Il mare, sullo schermo, può sembrare un confine lontano e silenzioso. Per lei fu invece un luogo di lavoro, di coraggio e di ricerca: un orizzonte da attraversare quando le immersioni profonde erano ancora terreno per pochi, e ancor meno per una donna.
La notizia della scomparsa ha riportato l’attenzione su una carriera fuori dall’ordinario, costruita tra set cinematografici, telecamere e fondali sconosciuti. Un percorso che ha unito lo spettacolo alla sperimentazione scientifica, lasciando un segno nella storia della subacquea moderna.

Zale Parry morta a 93 anni: l’annuncio della famiglia
È morta a 93 anni Zale Parry, attrice americana, pioniera delle immersioni e volto noto della televisione del passato. Secondo quanto riportato dalla nipote Katherine Maloney, che ha condiviso la notizia con un messaggio su Facebook, Parry si è spenta nella sua abitazione di Tillamook, in Oregon.

» Compiti da svolgere
1. Secondo il testo sulla scomparsa di Zale Parry, in quale luogo si è spenta l'attrice?
2. Prosegui il testo sulla scomparsa di Zale Parry dopo l'ultima frase riportata.
I record provengono da una fonte diversa.

[Record archiviati]
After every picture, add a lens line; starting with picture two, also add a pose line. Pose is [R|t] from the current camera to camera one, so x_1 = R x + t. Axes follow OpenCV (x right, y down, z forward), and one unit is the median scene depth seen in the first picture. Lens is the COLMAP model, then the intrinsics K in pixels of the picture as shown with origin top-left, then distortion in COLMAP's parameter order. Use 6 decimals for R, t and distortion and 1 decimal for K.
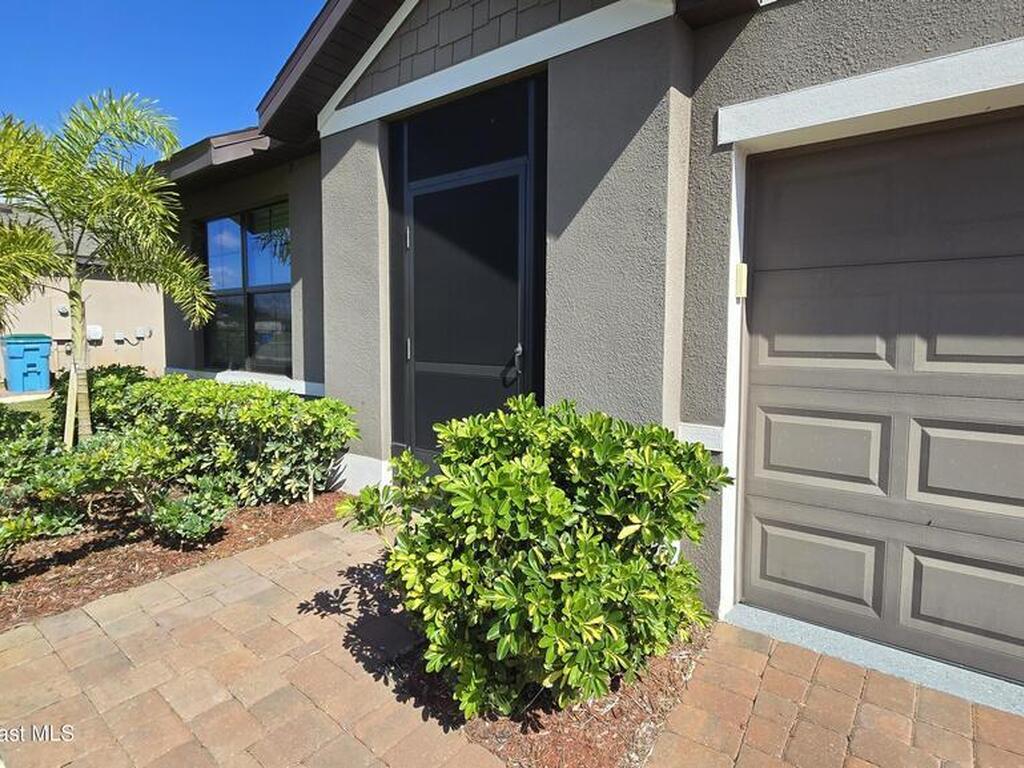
lens RADIAL K [[557.2, 0, 510.9], [0, 557.2, 371.4], [0, 0, 1]] dist [-0.001670, -0.001340]
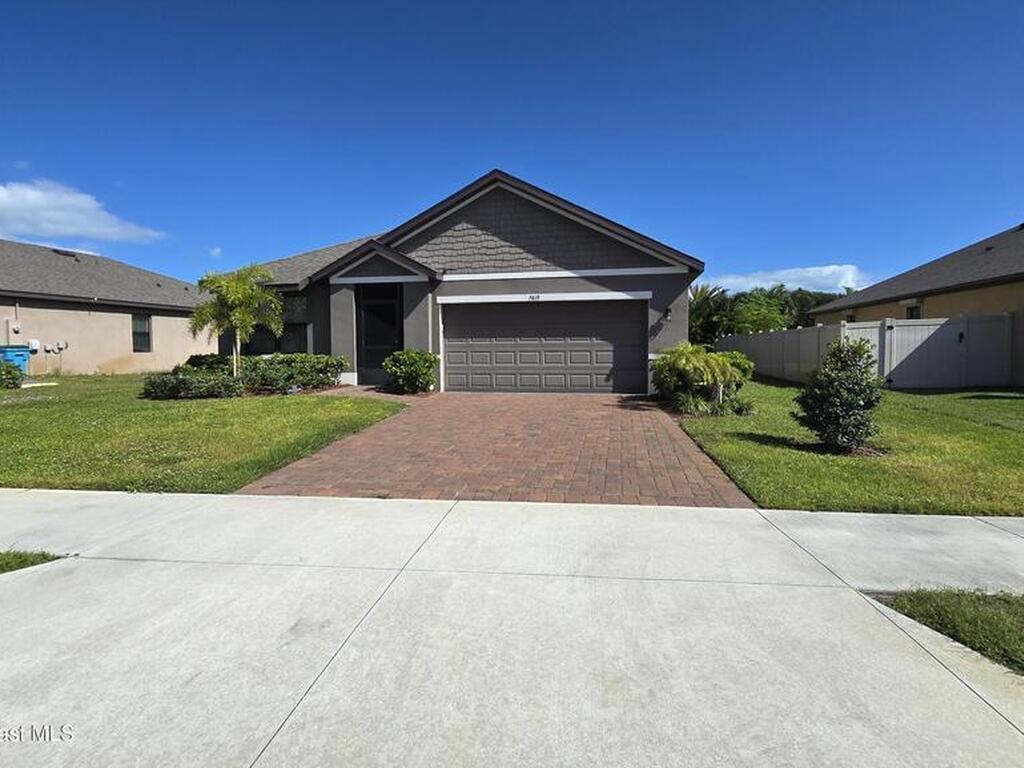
lens RADIAL K [[557.2, 0, 510.9], [0, 557.2, 371.4], [0, 0, 1]] dist [-0.001670, -0.001340]
pose [[0.897745, -0.031853, 0.439363, -1.227615], [0.043075, 0.998950, -0.015591, 0.331903], [-0.438405, 0.032923, 0.898174, -3.692207]]
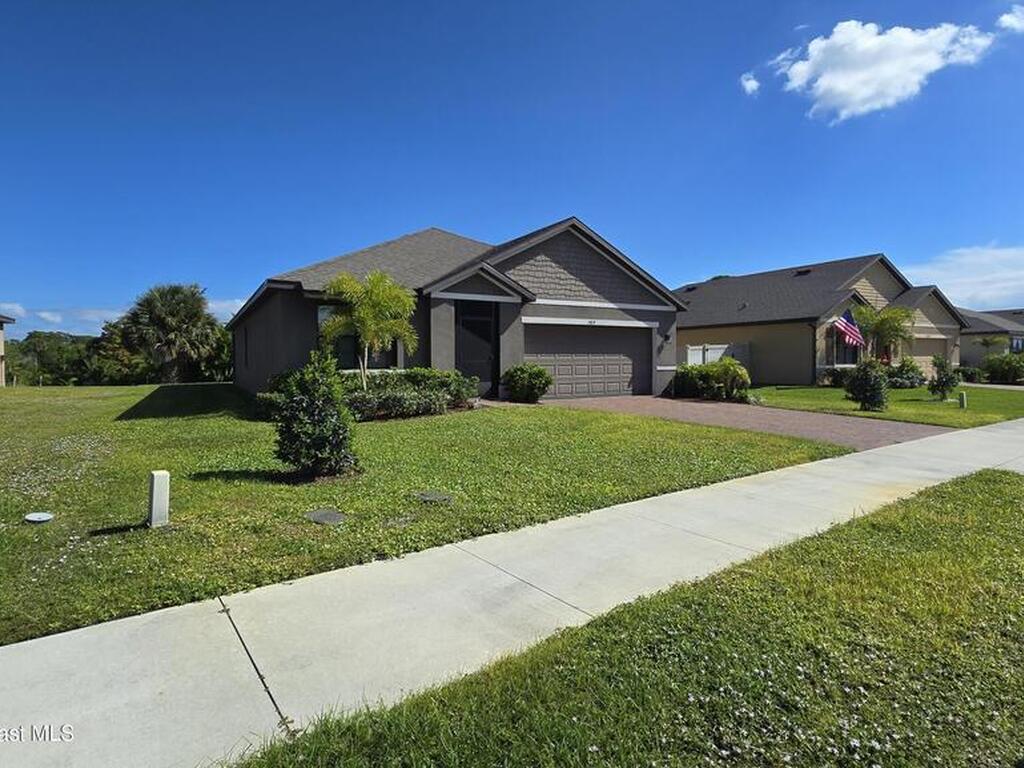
lens RADIAL K [[557.2, 0, 510.9], [0, 557.2, 371.4], [0, 0, 1]] dist [-0.001670, -0.001340]
pose [[0.366083, -0.026958, 0.930192, -4.722824], [0.075029, 0.997181, -0.000629, 0.108830], [-0.927553, 0.070021, 0.367074, -0.972567]]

» Risposte ai compiti
1. Nella sua abitazione di Tillamook, in Oregon.

2.
La sua figura è rimasta legata soprattutto a “Avventure in fondo al mare”, serie trasmessa dal 1958 al 1961. Accanto a Lloyd Bridges, comparve in più ruoli, ma il suo contributo non si fermava alla recitazione: conosceva davvero quel mondo sommerso che la fiction cercava di raccontare.

“Avventure in fondo al mare” e il lavoro nei set subacquei
Quando le scene chiedevano riprese sott’acqua, Zale Parry non era soltanto davanti all’obiettivo. La sua esperienza tecnica si rivelò preziosa anche dietro le quinte, in produzioni dove sicurezza, attrezzature e preparazione potevano fare la differenza tra un’immagine spettacolare e un rischio concreto.
A Hollywood lavorò inoltre come controfigura nelle sequenze marine di Sophia Loren in “La ragazza sul delfino” del 1957 e di Carroll Baker in “Vento di tempesta” del 1959. Recitò in “Gli arditi degli abissi” e partecipò anche a “Viaggio in fondo al mare”, portando sul piccolo e grande schermo un’autenticità difficilmente replicabile.